Faktor ekonomi mendorong individu untuk memperoleh keuntungan bagi dirinya sejalan dengan teori
contractarianism pada deontologi. Pada faktor politik terlihat bahwa kurangnya kualitas pemerintahan
pada kasus ini memberikan dorongan untuk melakukan korupsi seperti digambarkan dalam teori
utilitarianisme dan hedonisme pada teleologi. Maka dari itu, perlu ada peningkatan kemudahan birokrasi
pada sistem pemerintahan, seperti misalnya dengan meningkatkan kejelasan aturan mengenai perizinan
dan kemudahan dalam akses serta penyederhanaan alur birokrasi yang harus dilalui. Sehingga setiap
pihak yang terlibat dalam proses pembangunan suatu proyek dapat merasakan manfaat yang optimal
tanpa melalui cara-cara yang menyalahi etika atau bahkan tidak mengikutsertakan etika di dalamnya.

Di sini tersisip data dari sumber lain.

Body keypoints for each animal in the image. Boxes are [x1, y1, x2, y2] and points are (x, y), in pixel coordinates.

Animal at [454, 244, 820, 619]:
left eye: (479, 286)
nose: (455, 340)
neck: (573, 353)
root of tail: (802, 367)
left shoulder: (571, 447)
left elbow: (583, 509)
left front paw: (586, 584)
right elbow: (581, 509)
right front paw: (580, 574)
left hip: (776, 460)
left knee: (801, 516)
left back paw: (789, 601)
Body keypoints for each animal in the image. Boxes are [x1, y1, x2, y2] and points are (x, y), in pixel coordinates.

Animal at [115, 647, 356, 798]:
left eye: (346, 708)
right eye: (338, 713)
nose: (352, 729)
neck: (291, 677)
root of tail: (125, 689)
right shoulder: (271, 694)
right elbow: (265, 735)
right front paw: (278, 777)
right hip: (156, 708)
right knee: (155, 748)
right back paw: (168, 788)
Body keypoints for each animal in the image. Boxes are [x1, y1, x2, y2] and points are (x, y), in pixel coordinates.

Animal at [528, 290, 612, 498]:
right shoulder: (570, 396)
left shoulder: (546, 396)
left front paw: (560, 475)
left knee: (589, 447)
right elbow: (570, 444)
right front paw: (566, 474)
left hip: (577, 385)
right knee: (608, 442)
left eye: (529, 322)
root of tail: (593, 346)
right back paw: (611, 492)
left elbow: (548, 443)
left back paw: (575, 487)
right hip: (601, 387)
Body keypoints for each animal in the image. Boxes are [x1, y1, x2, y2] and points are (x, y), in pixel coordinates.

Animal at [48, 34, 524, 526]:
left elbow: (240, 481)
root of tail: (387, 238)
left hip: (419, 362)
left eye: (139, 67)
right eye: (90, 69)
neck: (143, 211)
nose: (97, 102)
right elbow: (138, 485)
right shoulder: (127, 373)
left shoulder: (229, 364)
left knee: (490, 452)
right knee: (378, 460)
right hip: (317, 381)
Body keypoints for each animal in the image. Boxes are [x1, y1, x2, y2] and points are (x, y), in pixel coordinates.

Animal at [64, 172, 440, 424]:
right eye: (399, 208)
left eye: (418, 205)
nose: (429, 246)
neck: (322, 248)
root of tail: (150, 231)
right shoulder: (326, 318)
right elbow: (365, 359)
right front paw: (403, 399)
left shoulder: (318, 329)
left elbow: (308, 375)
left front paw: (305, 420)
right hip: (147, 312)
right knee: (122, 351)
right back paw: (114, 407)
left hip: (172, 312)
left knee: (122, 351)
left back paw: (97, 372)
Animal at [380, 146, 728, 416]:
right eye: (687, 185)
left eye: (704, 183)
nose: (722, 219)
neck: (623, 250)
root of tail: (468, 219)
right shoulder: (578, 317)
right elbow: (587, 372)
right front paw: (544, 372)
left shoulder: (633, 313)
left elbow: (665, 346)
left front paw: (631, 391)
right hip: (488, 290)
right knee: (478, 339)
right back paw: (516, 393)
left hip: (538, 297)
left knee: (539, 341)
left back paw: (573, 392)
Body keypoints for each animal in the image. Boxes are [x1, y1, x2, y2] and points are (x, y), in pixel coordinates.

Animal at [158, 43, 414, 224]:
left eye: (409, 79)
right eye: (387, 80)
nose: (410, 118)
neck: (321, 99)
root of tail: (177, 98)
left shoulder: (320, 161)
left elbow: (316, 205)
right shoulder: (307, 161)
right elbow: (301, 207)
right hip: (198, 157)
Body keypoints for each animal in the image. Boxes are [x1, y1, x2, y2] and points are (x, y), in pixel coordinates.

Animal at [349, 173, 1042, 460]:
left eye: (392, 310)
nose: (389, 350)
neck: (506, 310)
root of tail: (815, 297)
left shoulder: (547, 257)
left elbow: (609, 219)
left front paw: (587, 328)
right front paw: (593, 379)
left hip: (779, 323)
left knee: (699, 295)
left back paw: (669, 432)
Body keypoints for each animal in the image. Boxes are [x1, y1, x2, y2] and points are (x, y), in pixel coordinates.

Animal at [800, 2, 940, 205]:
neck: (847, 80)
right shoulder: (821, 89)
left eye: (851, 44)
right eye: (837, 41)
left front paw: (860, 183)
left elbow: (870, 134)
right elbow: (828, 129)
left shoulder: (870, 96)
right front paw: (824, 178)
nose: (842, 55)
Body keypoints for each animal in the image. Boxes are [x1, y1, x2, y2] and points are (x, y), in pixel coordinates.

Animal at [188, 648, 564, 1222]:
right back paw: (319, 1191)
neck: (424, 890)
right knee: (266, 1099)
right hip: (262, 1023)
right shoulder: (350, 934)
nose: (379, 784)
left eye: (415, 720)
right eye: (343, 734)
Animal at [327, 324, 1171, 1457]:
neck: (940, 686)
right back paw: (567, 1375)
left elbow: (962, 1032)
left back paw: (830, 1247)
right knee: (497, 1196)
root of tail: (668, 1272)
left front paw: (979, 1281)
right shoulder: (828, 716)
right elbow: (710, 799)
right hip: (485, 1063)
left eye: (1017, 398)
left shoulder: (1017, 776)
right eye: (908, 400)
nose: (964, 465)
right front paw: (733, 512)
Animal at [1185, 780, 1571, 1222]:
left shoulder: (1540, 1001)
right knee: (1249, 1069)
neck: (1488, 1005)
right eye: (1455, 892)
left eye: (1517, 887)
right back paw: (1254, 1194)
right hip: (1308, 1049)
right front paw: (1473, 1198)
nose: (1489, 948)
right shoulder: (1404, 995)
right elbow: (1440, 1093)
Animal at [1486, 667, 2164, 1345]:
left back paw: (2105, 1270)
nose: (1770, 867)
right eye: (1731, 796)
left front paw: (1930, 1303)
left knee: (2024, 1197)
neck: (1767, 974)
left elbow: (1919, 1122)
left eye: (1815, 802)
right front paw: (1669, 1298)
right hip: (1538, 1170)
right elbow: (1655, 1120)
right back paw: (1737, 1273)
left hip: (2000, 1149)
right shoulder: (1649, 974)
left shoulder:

Adapun kaitan dari 5 kasus diatas dengan materi yang telah didapatkan selama perkuliahan adalah
tentang bagaimana pelanggaran etika yang terjadi pada bidang konstruksi masih sangat banyak terjadi
khuusnya di Indonesia. Pemahaman tentang etika profesi yang mungkin masih belum sedemikian
diperhatikan menjadi penyebab utama dalam banyaknya pelanggaran yang terjadi. Selain itu, sudah
sangat jelas bahwa dalam pelaksanaan konstruksi harus dilandasi dengan prinsip-prinsip keahlian sesuai
kaidah keilmuan, kepatutan, dan kejujuran intelektual dalam menjalankan profesinya dengan tetap
mengutamakan kepentingan umum sehingga jika prinsip-prinsip tersebut dilaksanakan, korupsi dalam
proses konstruksi bisa diminimalisir. Sebaiknya orang yang melakukan tindakan tersebut harus segera
ditindaklanjuti agar kasus di atas tidak menjadi berlarut-larut dan menjadi kebiasaan karena akan
berdampak kepada proyek yang bersangkutan dalam segi kerugian finansial. Selain itu umur ekonomis
dari jalan yang sudah dibuat tidak sesuai dengan perhitungan yang sebenarnya, karena material yang
seharusnya digunakan sudah diminimalisir demi keuntungan pribadi. Sanksi yang dapat diberikan adalah
sanksi hukum karena merugikan hak pihak lain.